On monte... une marche importante avec le Pomerol 2005 Château Hosanna (ex-Château Certan Giraud qu'ont acquis les Moueix en 1999), au boisé discret, compact, très ample, aux tannins à la fois substantiels et enrobés, et qui est un grand vin. Il sera mis en vente à... environ 250$ au moment de la publication du numéro de septembre 2008 du magazine de la SAQ Cellier.

Tout en notant bas, j'ai attribué quatre étoiles (ou 18,2 sur 20) au Château Hosanna, mais davantage, soit 18,5 au Pomerol 2005 Château Trotanoy, dont 15 caisses seront commercialisées ce printemps aux boutiques Signature, à un peu plus de... 250$.

D'une densité remarquable et d'une très grande richesse en tannins, quoique sans rien de massif, ce vin ira tout bonnement très - très - loin, et n'avait rien de ridicule à côté du monumental Pomerol 2005 Château Pétrus (**** 1/2), goûté immédiatement après.

Vin que les Moueix affectionnent particulièrement, le Pomerol 2005 Château Lafleur-Pétrus, qui coûtait 119$ en primeur, est d'ordinaire un vin très tendre, suave, élégant, en un mot irrésistible. Le 2005 est déjà plus abordable que, par exemple, Trotanoy ou Hosanna, tout en possédant une corpulence et une ampleur inusitées.
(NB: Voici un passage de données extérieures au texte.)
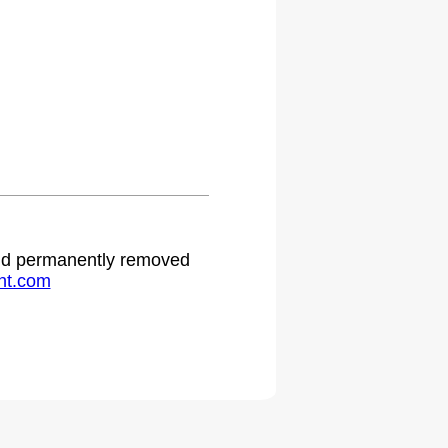
 and permanently removed
ht.com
Le millésime parle... Quatre étoiles, ou 18,2 sur 20.

Les autres vins dégustés étaient les Saint-Émilions 2005 Château Magdeleine (17,9) et Bélair (18), plus distingué que le précédent, puis les Pomerols 2005 Château Latour à Pomerol (17,8), Château Providence (18) et enfin Château Certan de May (17,7), que déparait un peu selon moi une note iodée.